Yapay Zeka ve Makine Öğrenimine artan odaklanma

Yapay zeka ve makine öğrenimi yetenekleri, tehdit algılama, önleme ve süreç otomasyon yeteneklerini hızlandırmanın yollarını arayan ve bu araçları kullanan tehdit aktörleriyle rekabet edebilecek siber güvenlik kuruluşları için büyüyen bir odak alanıdır.

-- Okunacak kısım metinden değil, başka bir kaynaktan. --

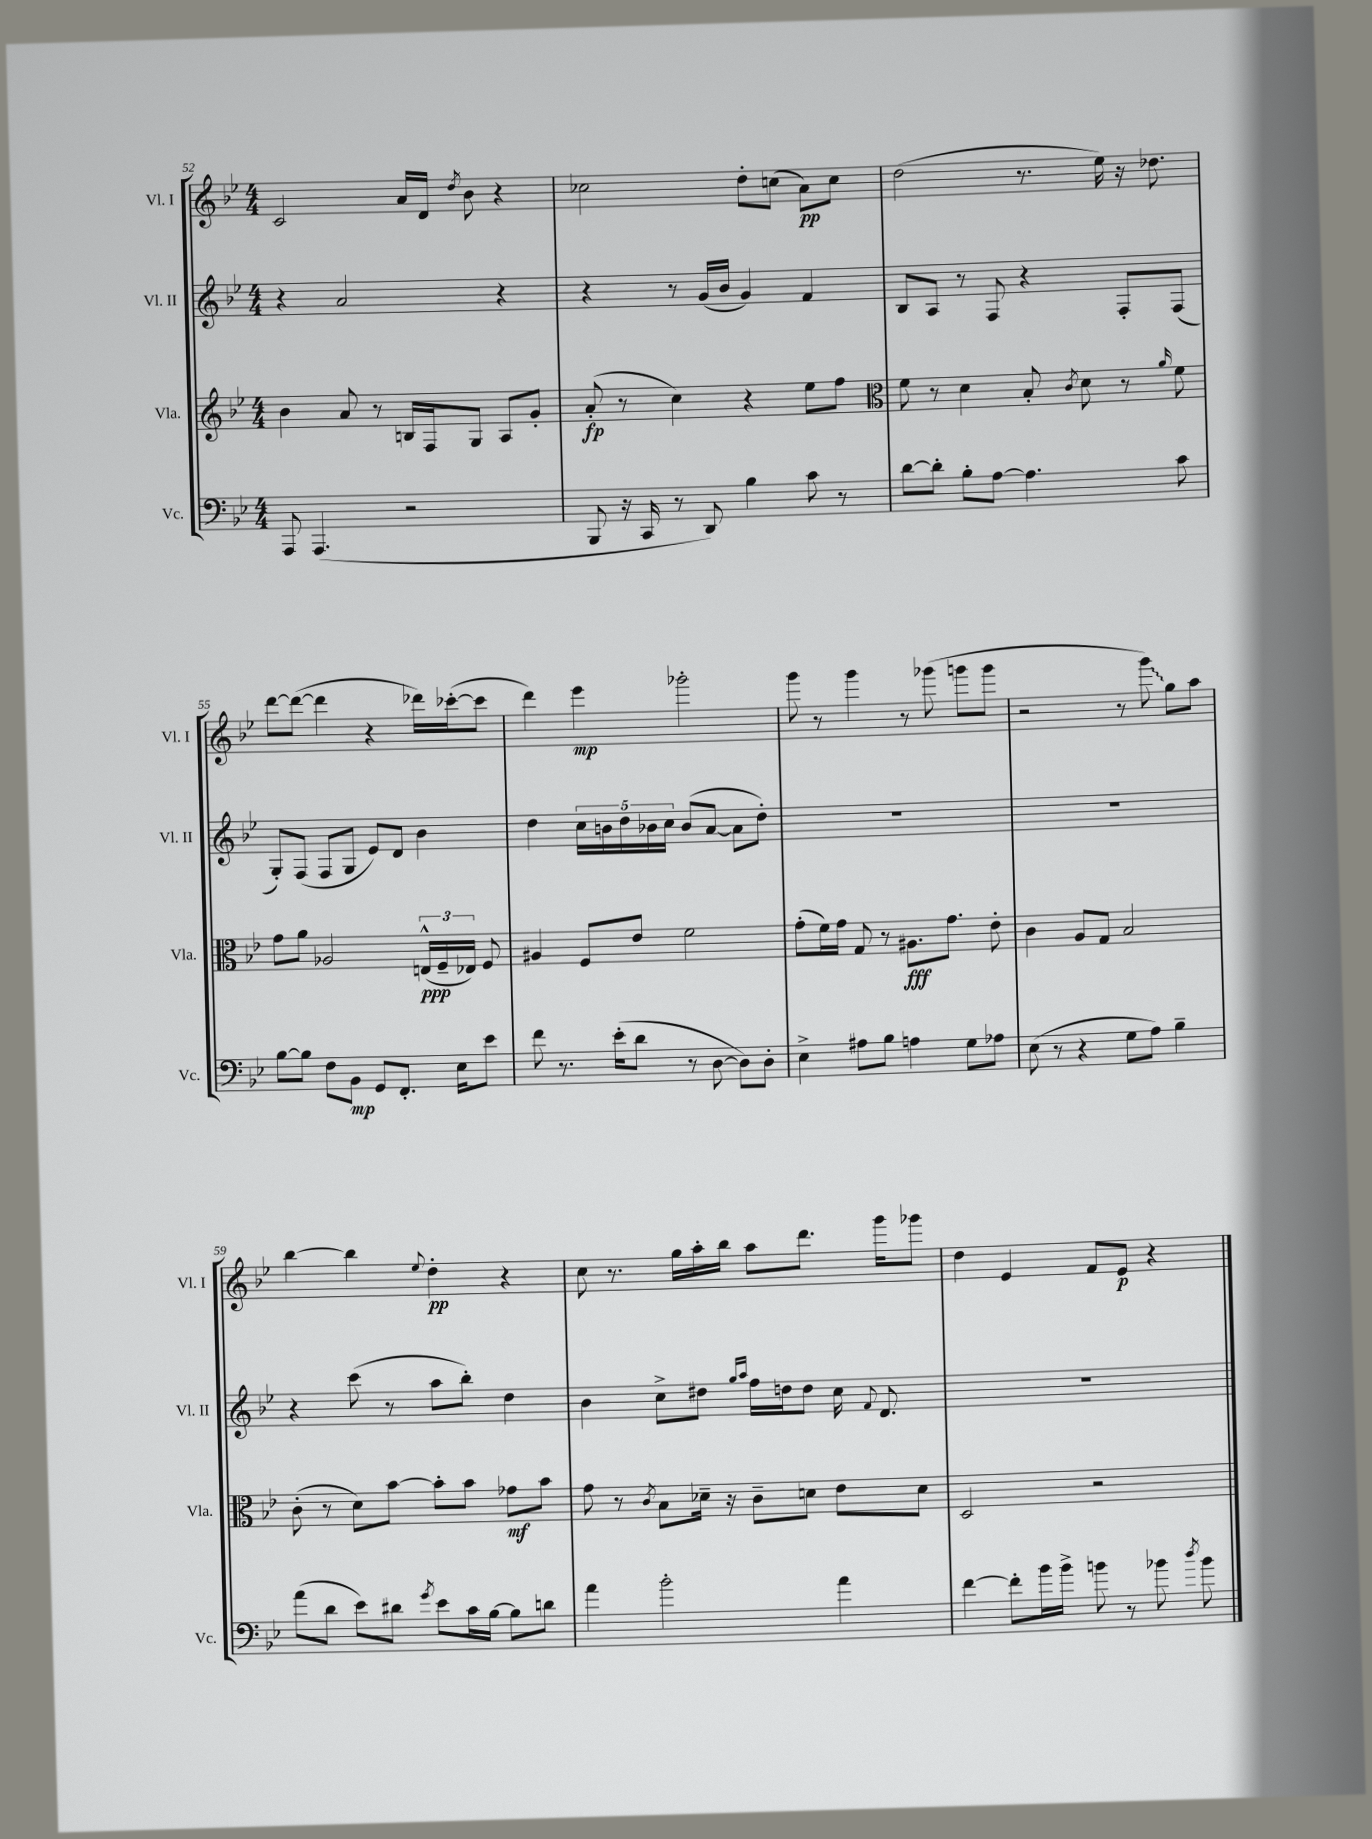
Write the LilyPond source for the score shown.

Daha fazla şirket, kullanım ve önleme biçiminde yapay zekadan yararlanıyor:

  • Katılımcıların %44’ü siber saldırıları önlemek için AI/ML kullanıyor
  • %35’i kullanım durumuna özgü araçlar satın aldı
  • %31’i mevcut araçları kullanıyor
  • %34’ü otomatik süreçleri ve denetimleri kullanıyor

Ponemon Enstitüsü’nün başkanı ve kurucusu Dr. Larry Ponemon, “Optiv için yaptığımız bağımsız araştırma, kuruluşların riski azaltmanın yanı sıra, gelişen siber tehdit ortamında karşılaştıkları zorlukları ele almak için attıkları olumlu adımları ortaya koyuyor” dedi.

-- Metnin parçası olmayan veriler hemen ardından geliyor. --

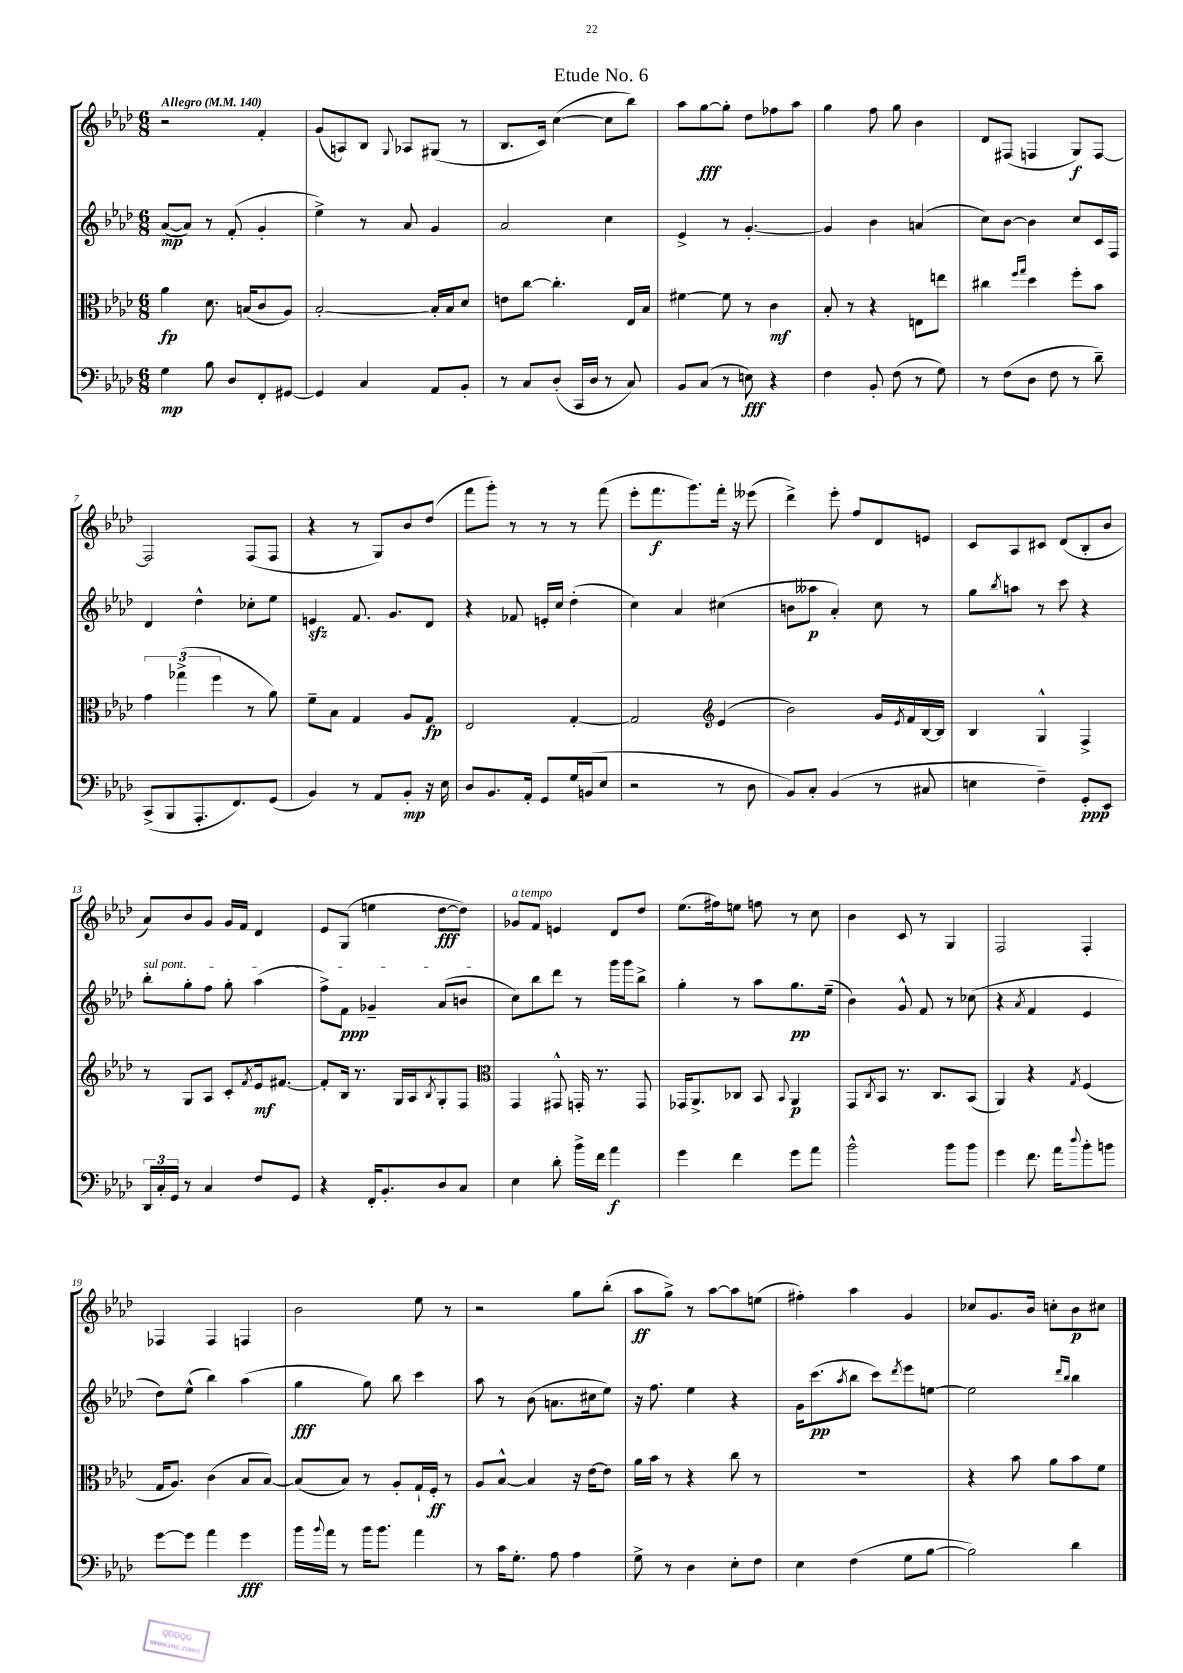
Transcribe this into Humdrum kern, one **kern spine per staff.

**kern	**kern	**kern	**kern
*staff4	*staff3	*staff2	*staff1
*clefF4	*clefC3	*clefG2	*clefG2
*k[b-e-a-d-]	*k[b-e-a-d-]	*k[b-e-a-d-]	*k[b-e-a-d-]
*M6/8	*M6/8	*M6/8	*M6/8
*MM140	*MM140	*MM140	*MM140
4G	4a-	([8a-	2r
.	.	8a-])	.
8B-	8.d-	8r	.
8D-	.	(8f'	.
.	(16B	.	.
8FF'	8c	4g'	4f'
[8GG#	8A-)	.	.
=	=	=	=
4GG#]	[2B-'	4ee-^)	(8g
.	.	.	8A)
4C	.	8r	8B-
.	.	.	8qqG
.	.	8a-	8A-
8AA-	16B-']	4g	(8G#
.	16B-	.	.
8BB-'	8d-	.	8r
=	=	=	=
8r	8e	2a-	8.B-
8C	[8cc	.	.
.	.	.	16c)
(8D-'	4.cc']	.	([4cc
16CC	.	.	.
16D-	.	.	.
8r	.	4cc	8cc]
8C)	16E-	.	8bb-)
.	16B-	.	.
=	=	=	=
8BB-	[4f#	4e-^	8aa-
(8C	.	.	[8gg
8r	8f#]	8r	8gg']
8E)	8r	[4.g'	8dd-
4r	4c	.	8ff-
.	.	.	8aa-
=	=	=	=
4F	8B-'	4g]	4gg
.	8r	.	.
8BB-'	4r	4b-	8ff
(8F	.	.	8gg
8r	8E	(4a	4b-
8G)	8ee	.	.
=	=	=	=
8r	4cc#	8cc)	8d-
(8F	.	[8b-	(8F#
.	16qqff	.	.
.	16qqgg	.	.
8D-	4dd-	4b-]	4F
8F	.	.	.
8r	8ff'	8cc	8G)
8d-~)	8b-	16c	[8F
.	.	16F	.
=	=	=	=
(8CC^	6g	4d-	2F]
8BBB-	.	.	.
.	(6gg-^	.	.
8.AAA-'	.	4dd-^^	.
.	6ff	.	.
8.FF)	.	.	.
.	8r	8cc-'	(8F
(8GG	8a-)	8ee-	8F
=	=	=	=
4BB-)	8f~	4e	4r
.	8B-	.	.
8r	4G	8.f	8r
8AA-	.	.	8G)
.	.	8.g	.
8BB-'	8A-	.	8b-
16r	8G	8d-	(8dd-
16E-	.	.	.
=	=	=	=
8D-	2E-	4r	8fff
8.BB-	.	.	8ggg')
.	.	8f-	8r
16AA-'	.	.	.
8GG	.	16e'	8r
.	.	16cc	.
16G	[4G'	(4dd-'	8r
(16BB	.	.	.
8E-	.	.	(8fff
=	=	=	=
2r	2G]	4cc)	8eee-'
.	.	.	8.fff
.	.	4a-	.
.	.	.	8.ggg)
*	*clefG2	*	*
8r	(4e-	(4cc#	16fff'
.	.	.	16r
8D-	.	.	(8eee--
=	=	=	=
8BB-)	2b-)	8b	4ddd-^)
8C'	.	8aa--	.
(4BB-	.	4a-')	8eee-'
.	.	.	8ff
8r	16g	8cc	8d-
.	8qe-	.	.
.	16f	.	.
8C#	[16B-	8r	8e
.	16B-]	.	.
=	=	=	=
4E	4B-	8gg	8c
.	.	8qbb-	.
.	.	8aa	8A-
4F~)	4G^^	8r	8c#
.	.	8ccc	(8d-
8GG'	4F^	4r	8B-'
8EE-	.	.	8b-
=	=	=	=
24DD-	8r	8bb-'	8a-)
24C'	.	.	.
24GG	.	.	.
8r	8G	8gg'	8b-
4C	8A-	8ff	8g
.	8c'	8gg'	16g
.	.	.	16f
.	8qf	.	.
8F	16e-	(4aa-	4d-
.	[8.f#	.	.
8GG	.	.	.
=	=	=	=
4r	8f#']	8ff^)	8e-
.	16B-	8f	(8G
.	8.r	.	.
16FF'	.	4g-~	4ee
8.BB-'	.	.	.
.	16G	.	.
.	16A-	.	.
.	8qB-	.	.
8D-	8G'	(8a-	[8dd-
8C	8F	8b	8dd-])
=	=	=	=
*	*clefC3	*	*
4E-	4GG	8cc)	8g-
.	.	8bb-	8f
8d-'	8GG#^^	8ddd-	4e
16b-^	16GG'	8r	.
16f	8.r	.	.
4a-	.	16ggg	8d-
.	.	16ggg	.
.	8GG	8bb-^	8dd-
=	=	=	=
4g	16GG-	4gg'	(8.ee-
.	8.AA-^	.	.
.	.	.	16ff#)
4f	8C-	8r	8ee
.	8BB-	8aa-	8ff
.	8qqBB-	.	.
8g	4AA-	8.gg	8r
8a-	.	.	8cc
.	.	(16ee-~	.
=	=	=	=
2b-^^	8GG	4b-)	4b-
.	8qC	.	.
.	8BB-	.	.
.	8.r	8g^^	8c
.	.	8f	8r
.	8.C	.	.
8b-	.	8r	4G
8b-	(8BB-	(8cc-	.
=	=	=	=
4g	4AA-)	4r	2F
.	.	8qa-	.
8.f	4r	4f	.
16a-	.	.	.
8qqdd-	8qG	.	.
8b-'	(4F	4e-	4F'
8b	.	.	.
=	=	=	=
[8g	16G	8dd-)	4F-
.	8.A-)	.	.
8g]	.	(8ee-^^	.
4a-	(4c	4bb-)	4F-
4g	8B-	(4aa-	4F
.	[8B-)	.	.
=	=	=	=
16b-	(8B-]	4gg	2b-
8qqb-	.	.	.
16a-	.	.	.
8r	8B-)	.	.
16b-	8r	8gg)	.
8.b-	.	.	.
.	8A-'	8bb-	.
4a-	16G`	4ccc	8ee-
.	16F'	.	.
.	8r	.	8r
=	=	=	=
8r	8A-	8aa-	2r
16c	[8B-^^	8r	.
8.G'	.	.	.
.	4B-]	(8b-	.
8A-	.	8.a	.
4A-	16r	.	8gg
.	[16e-	16cc#	.
.	8e-]	8ee-)	(8bb-'
=	=	=	=
8G^	16a-	16r	8aa-
.	16b-	8.ff	.
8r	8r	.	8gg^)
4D-	4r	4ee-	8r
.	.	.	[8aa-
8E-'	8cc	4r	8aa-]
8F	8r	.	(8ee
=	=	=	=
4E-	2.r	16g	4ff#')
.	.	(8.ccc	.
.	.	8qaa-	.
(4F	.	8bb-	4aa-
.	.	8ccc)	.
.	.	8qddd-	.
8G	.	8eee-	4g
[8B-	.	[8ee	.
=	=	=	=
2B-])	4r	2ee]	8cc-
.	.	.	8.g
.	8b-	.	.
.	.	.	16b-
.	8a-	.	8cc'
.	.	16qqddd-	.
.	.	16qqbb-	.
4d-	8b-	4bb-	8b-
.	8f	.	8cc#
==	==	==	==
*-	*-	*-	*-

Ponemon, “Kuruluşların tehditlerle başa çıkmada karşılaşmaya devam ettiği karmaşıklığın bir kısmı, etkisiz teknoloji araçlarının sayısından kaynaklanmaktadır. Bunu fark eden BT profesyonelleri ve üst düzey yöneticiler, güvenlik duruşlarını güçlendirmenin öneminin daha fazla farkına varıyor ve bunun sonucunda siber güvenlik bütçeleri artıyor ve güvenlik olaylarını azaltmada kanıtlanmış etkinliğe dayalı fonlar tahsis ediliyor” diye ekledi.